To:     letters@thetimes.co.uk
Re:    
Facing up to the biggest threat of all
Date:  Wednesday 30 March 05

Dear Sir/Madam,

I am all for "plans to save [our] planet from quakes and asteroids", just to long as they do not distract us even further from the biggest threat of all - one which we are doggedly refusing to face up to: the fundamental non-sustainability of our growth-dependent economy and the criminally wasteful, grossly materialistic lifestyles it engenders.

We are quite literally addicted to them, which blinds us to reality (making it doubly difficult to face up to) and to the realisation that they are based very largely on values, attitudes and aspirations deeply rooted in man's "more animal than human " nature.

In view of what Darwin taught us about human origins, this should hardly surprise us.

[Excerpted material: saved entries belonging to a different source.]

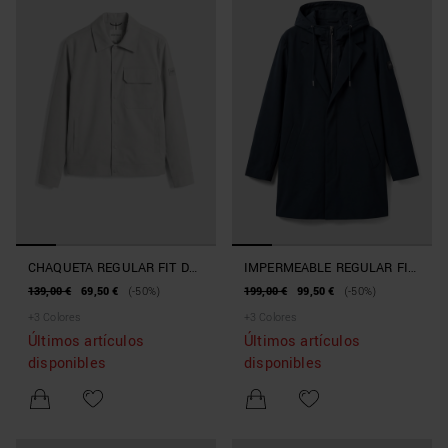
CHAQUETA REGULAR FIT DE
IMPERMEABLE REGULAR FIT
TEJIDO TÉCNICO
DE TEJIDO TÉCNICO
139,00 €
69,50 €
(-50%)
199,00 €
99,50 €
(-50%)
+
3
Colores
+
3
Colores
Últimos artículos
Últimos artículos
disponibles
disponibles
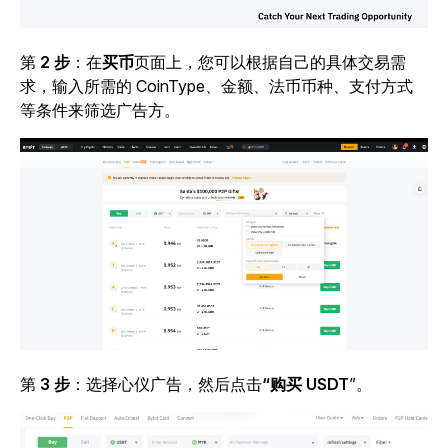
第
2 步
：在
买币
页面上，您可以根据自己的具体交易需
求，输入所需的 CoinType、金额、法币币种、支付方式
等条件来筛选广告方。
第
3 步
：选择心仪广告，然后点击
“购买 USDT
”
。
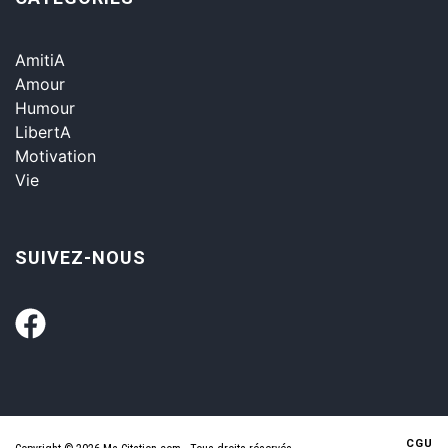
AmitiA
Amour
Humour
LibertA
Motivation
Vie
SUIVEZ-NOUS
CGU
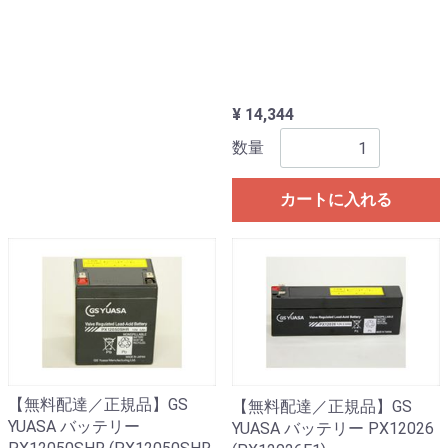
¥ 14,344
数量
カートに入れる
【無料配達／正規品】GS
【無料配達／正規品】GS
YUASA バッテリー
YUASA バッテリー PX12026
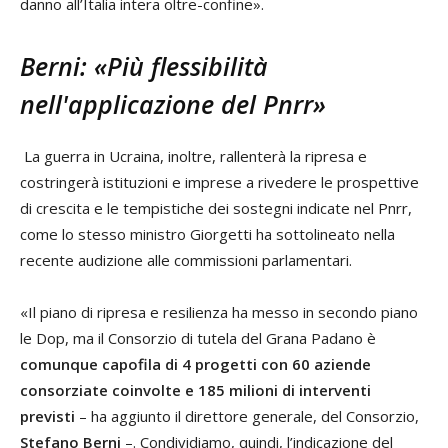
danno all’Italia intera oltre-confine».
Berni: «Più flessibilità
nell'applicazione del Pnrr»
La guerra in Ucraina, inoltre, rallenterà la ripresa e
costringerà istituzioni e imprese a rivedere le prospettive
di crescita e le tempistiche dei sostegni indicate nel Pnrr,
come lo stesso ministro Giorgetti ha sottolineato nella
recente audizione alle commissioni parlamentari.
«Il piano di ripresa e resilienza ha messo in secondo piano
le Dop, ma il Consorzio di tutela del Grana Padano è
comunque capofila di 4 progetti con 60 aziende
consorziate coinvolte e 185 milioni di interventi
previsti
– ha aggiunto il direttore generale, del Consorzio,
Stefano Berni
–. Condividiamo, quindi, l’indicazione del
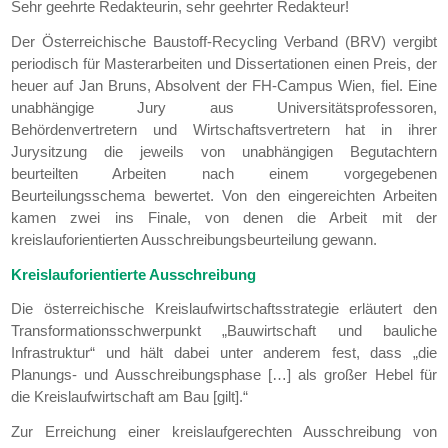
Sehr geehrte Redakteurin, sehr geehrter Redakteur!
Der Österreichische Baustoff-Recycling Verband (BRV) vergibt
periodisch für Masterarbeiten und Dissertationen einen Preis, der
heuer auf Jan Bruns, Absolvent der FH-Campus Wien, fiel. Eine
unabhängige Jury aus Universitätsprofessoren,
Behördenvertretern und Wirtschaftsvertretern hat in ihrer
Jurysitzung die jeweils von unabhängigen Begutachtern
beurteilten Arbeiten nach einem vorgegebenen
Beurteilungsschema bewertet. Von den eingereichten Arbeiten
kamen zwei ins Finale, von denen die Arbeit mit der
kreislauforientierten Ausschreibungsbeurteilung gewann.
Kreislauforientierte Ausschreibung
Die österreichische Kreislaufwirtschaftsstrategie erläutert den
Transformationsschwerpunkt „Bauwirtschaft und bauliche
Infrastruktur“ und hält dabei unter anderem fest, dass „die
Planungs- und Ausschreibungsphase […] als großer Hebel für
die Kreislaufwirtschaft am Bau [gilt].“
Zur Erreichung einer kreislaufgerechten Ausschreibung von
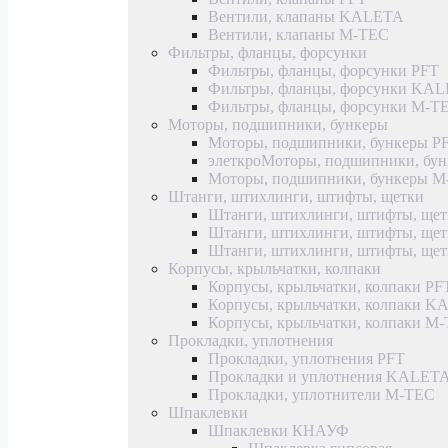
Вентили, клапаны KALETA
Вентили, клапаны M-TEC
Фильтры, фланцы, форсунки
Фильтры, фланцы, форсунки PFT
Фильтры, фланцы, форсунки KA
Фильтры, фланцы, форсунки M-T
Моторы, подшипники, бункеры
Моторы, подшипники, бункеры P
элеткроМоторы, подшипники, б
Моторы, подшипники, бункеры 
Штанги, штихлинги, штифты, щетки
Штанги, штихлинги, штифты, щет
Штанги, штихлинги, штифты, щ
Штанги, штихлинги, штифты, ще
Корпусы, крыльчатки, колпаки
Корпусы, крыльчатки, колпаки PF
Корпусы, крыльчатки, колпаки 
Корпусы, крыльчатки, колпаки M
Прокладки, уплотнения
Прокладки, уплотнения PFT
Прокладки и уплотнения KALET
Прокладки, уплотнители M-TEC
Шпаклевки
Шпаклевки КНАУФ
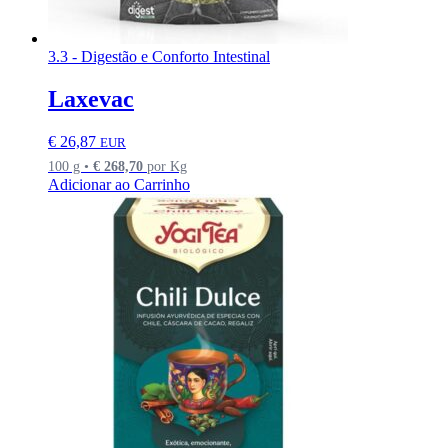
3.3 - Digestão e Conforto Intestinal
Laxevac
€
26,87
EUR
100 g •
€
268,70
por Kg
Adicionar ao Carrinho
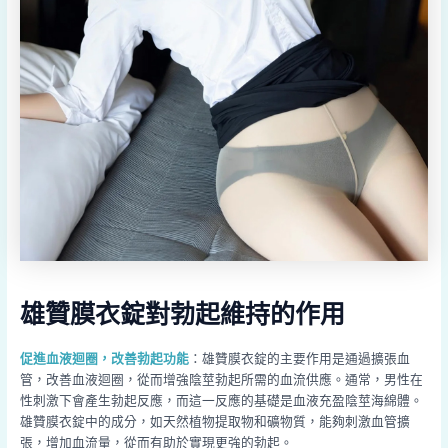
雄贊膜衣錠對勃起維持的作用
促進血液迴圈，改善勃起功能
：雄贊膜衣錠的主要作用是通過擴張血
管，改善血液迴圈，從而增強陰莖勃起所需的血流供應。通常，男性在
性刺激下會產生勃起反應，而這一反應的基礎是血液充盈陰莖海綿體。
雄贊膜衣錠中的成分，如天然植物提取物和礦物質，能夠刺激血管擴
張，增加血流量，從而有助於實現更強的勃起。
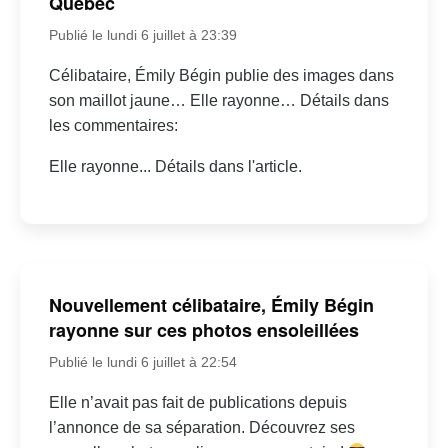
Québec
Publié le lundi 6 juillet à 23:39
Célibataire, Émily Bégin publie des images dans
son maillot jaune… Elle rayonne… Détails dans
les commentaires:
Elle rayonne... Détails dans l'article.
Nouvellement célibataire, Émily Bégin
rayonne sur ces photos ensoleillées
Publié le lundi 6 juillet à 22:54
Elle n’avait pas fait de publications depuis
l’annonce de sa séparation. Découvrez ses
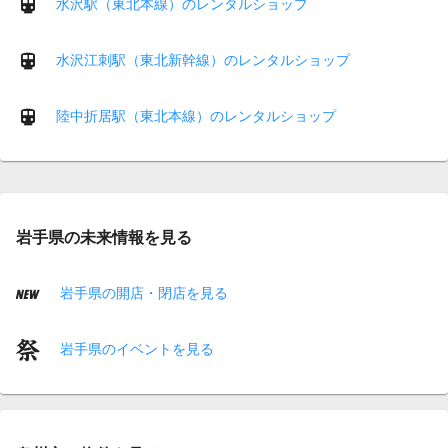
水沢駅（東北本線）のレンタルショップ
水沢江刺駅（東北新幹線）のレンタルショップ
陸中折居駅（東北本線）のレンタルショップ
岩手県の未来情報を見る
岩手県の開店・閉店を見る
岩手県のイベントを見る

If we want our children and coming generations to survive (let alone have things as good, or better, than we have) we MUST face up to our addiction, which is causing us – quite literally - to plunder our planet, Spaceship Earth, and quickly develop an economy and lifestyles (for 7-10 billion people!) which are rooted in our more enlightened, human nature.

This is a very tall order, I know - but the alternative doesn't bear thinking about (which is another obstacle to coming out of denial).

It is the greatest challenge man has ever faced – or will be, once we actually start facing up to it.